Piotr - you were cryptic about aero and fluid dynamics. Did you have any specific ideas in mind? Would love to hear.

V


----------



## dtbaker (Jan 5, 2008)

one of the biggest bang for the buck I've seen on eccomodder forums is rear-wheel skirt. smaller ones include:

- smooth front hubcaps
- closing front grill
- bellypan
- remove side mirrors (go with video and plead ignorance if stopped)

a more unusual mod might be a custom softop that runs back to the trunk lid, altering the profile to more of a LeMans style coupe which usually puts the turbulence behind the car.... common body alteration in the 60's before they even used wind tunnels.


----------



## Bowser330 (Jun 15, 2008)

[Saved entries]
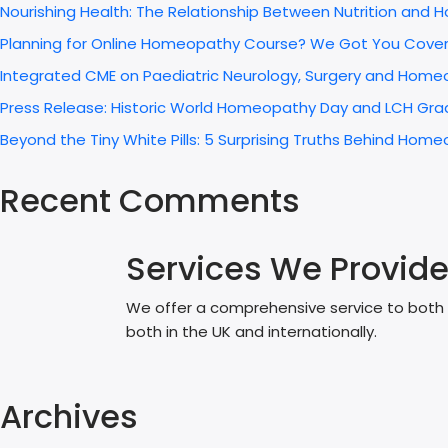
Nourishing Health: The Relationship Between Nutrition and
Planning for Online Homeopathy Course? We Got You Cove
Integrated CME on Paediatric Neurology, Surgery and Home
Press Release: Historic World Homeopathy Day and LCH Grad
Beyond the Tiny White Pills: 5 Surprising Truths Behind H
Recent Comments
Services We Provid
We offer a comprehensive service to both p
both in the UK and internationally.
Archives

- PROMPT A: Print the stretch of the saved entries from their start through the line that contains "We offer a comprehensive service to both p", both ends included. Leave the pictures out.
- PROMPT B: Proceed with the forum thread on aerodynamic car modifications from where it stops.
The saved entries have no connection to the forum thread on aerodynamic car modifications.

- RESPONSE A:
Nourishing Health: The Relationship Between Nutrition and
Planning for Online Homeopathy Course? We Got You Cove
Integrated CME on Paediatric Neurology, Surgery and Home
Press Release: Historic World Homeopathy Day and LCH Grad
Beyond the Tiny White Pills: 5 Surprising Truths Behind H
Recent Comments
Services We Provid
We offer a comprehensive service to both p

- RESPONSE B:
+1 on Lipo, the kokams are pretty lightweight and consume less space.

Check this out...
http://www.superlatticeinc.com/hedcell.html
http://www.superlatticeinc.com/downloads/SLPB53460330.pdf (70AH cell data)

3.7V Nom
4.2V Charged V
70AH (5C Burst = 350A)
1.7kg
363$ ea.

81 in series = 300V Nom (340V Charged V) (Can use Soliton-1)
3 in parallel = 70AH * 3 = 210AH * 5C = 1050A Burst

243 batteries = 88K$ USD, 909lbs. , 63kwh


----------



## valerun (Nov 12, 2010)

Bowser330 said:


> +1 on Lipo, the kokams are pretty lightweight and consume less space.
> 
> Check this out...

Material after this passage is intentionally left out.